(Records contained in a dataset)
-*-
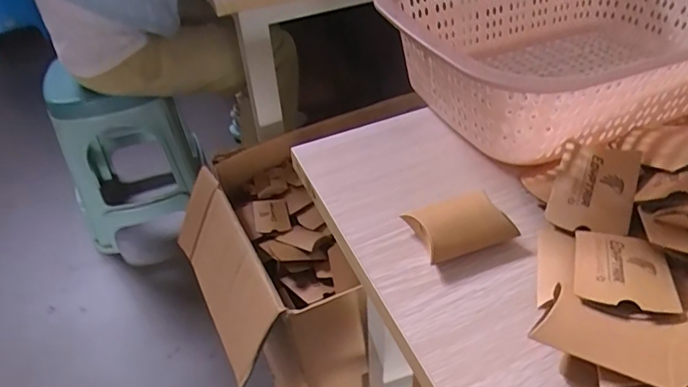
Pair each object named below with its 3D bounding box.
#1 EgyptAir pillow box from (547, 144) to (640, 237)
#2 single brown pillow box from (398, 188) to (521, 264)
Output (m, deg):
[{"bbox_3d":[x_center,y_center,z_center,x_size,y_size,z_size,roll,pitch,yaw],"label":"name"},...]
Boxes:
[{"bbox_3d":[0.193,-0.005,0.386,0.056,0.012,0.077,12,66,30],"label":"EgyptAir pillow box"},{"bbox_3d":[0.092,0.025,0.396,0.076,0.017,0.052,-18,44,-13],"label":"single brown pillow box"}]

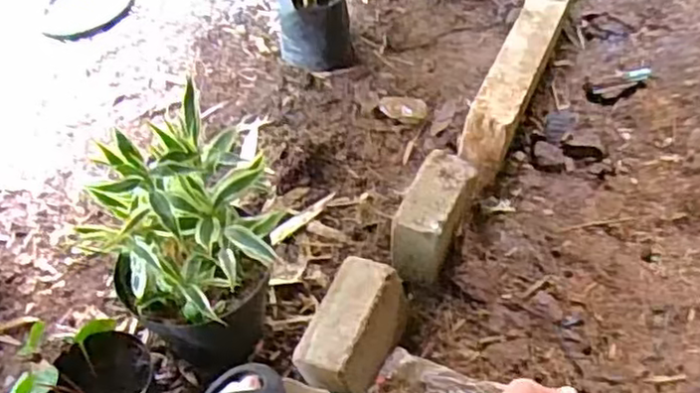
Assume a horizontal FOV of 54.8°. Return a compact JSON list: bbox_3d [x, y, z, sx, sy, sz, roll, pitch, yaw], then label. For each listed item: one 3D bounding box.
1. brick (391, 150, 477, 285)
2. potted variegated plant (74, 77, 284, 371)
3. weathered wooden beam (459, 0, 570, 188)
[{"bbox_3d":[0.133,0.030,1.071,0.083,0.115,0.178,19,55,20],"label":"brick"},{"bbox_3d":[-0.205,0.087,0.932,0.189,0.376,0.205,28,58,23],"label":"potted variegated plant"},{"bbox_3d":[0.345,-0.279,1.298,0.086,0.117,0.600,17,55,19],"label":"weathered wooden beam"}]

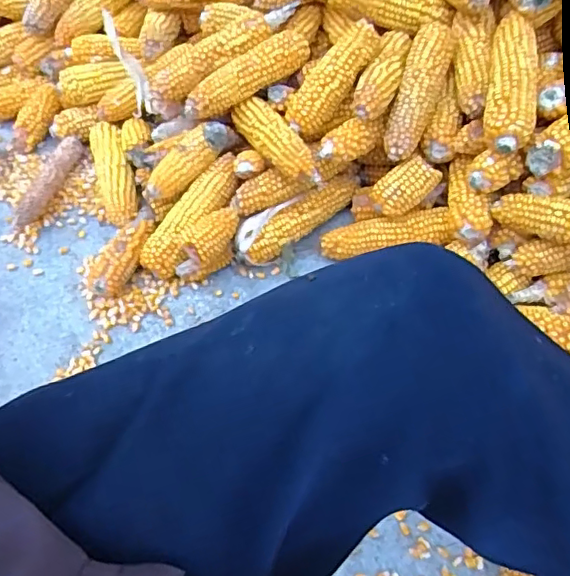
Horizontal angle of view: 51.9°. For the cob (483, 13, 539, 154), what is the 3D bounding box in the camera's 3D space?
-*-
-- EXERCISE PROMPT --
The output is the records exactly as they read, with no pictures in it.

-- EXPECTED ANSWER --
Pair each object named below with its 3D bounding box.
#1 EgyptAir pillow box from (547, 144) to (640, 237)
#2 single brown pillow box from (398, 188) to (521, 264)
Output (m, deg):
[{"bbox_3d":[x_center,y_center,z_center,x_size,y_size,z_size,roll,pitch,yaw],"label":"name"},...]
Boxes:
[{"bbox_3d":[0.193,-0.005,0.386,0.056,0.012,0.077,12,66,30],"label":"EgyptAir pillow box"},{"bbox_3d":[0.092,0.025,0.396,0.076,0.017,0.052,-18,44,-13],"label":"single brown pillow box"}]

Assume a horizontal FOV of 54.8°. Return a compact JSON list: bbox_3d [x, y, z, sx, sy, sz, roll, pitch, yaw], then label. For each listed item: one 3D bounding box.
1. brick (391, 150, 477, 285)
2. potted variegated plant (74, 77, 284, 371)
3. weathered wooden beam (459, 0, 570, 188)
[{"bbox_3d":[0.133,0.030,1.071,0.083,0.115,0.178,19,55,20],"label":"brick"},{"bbox_3d":[-0.205,0.087,0.932,0.189,0.376,0.205,28,58,23],"label":"potted variegated plant"},{"bbox_3d":[0.345,-0.279,1.298,0.086,0.117,0.600,17,55,19],"label":"weathered wooden beam"}]

Horizontal angle of view: 51.9°. For the cob (483, 13, 539, 154), what is the 3D bounding box in the camera's 3D space?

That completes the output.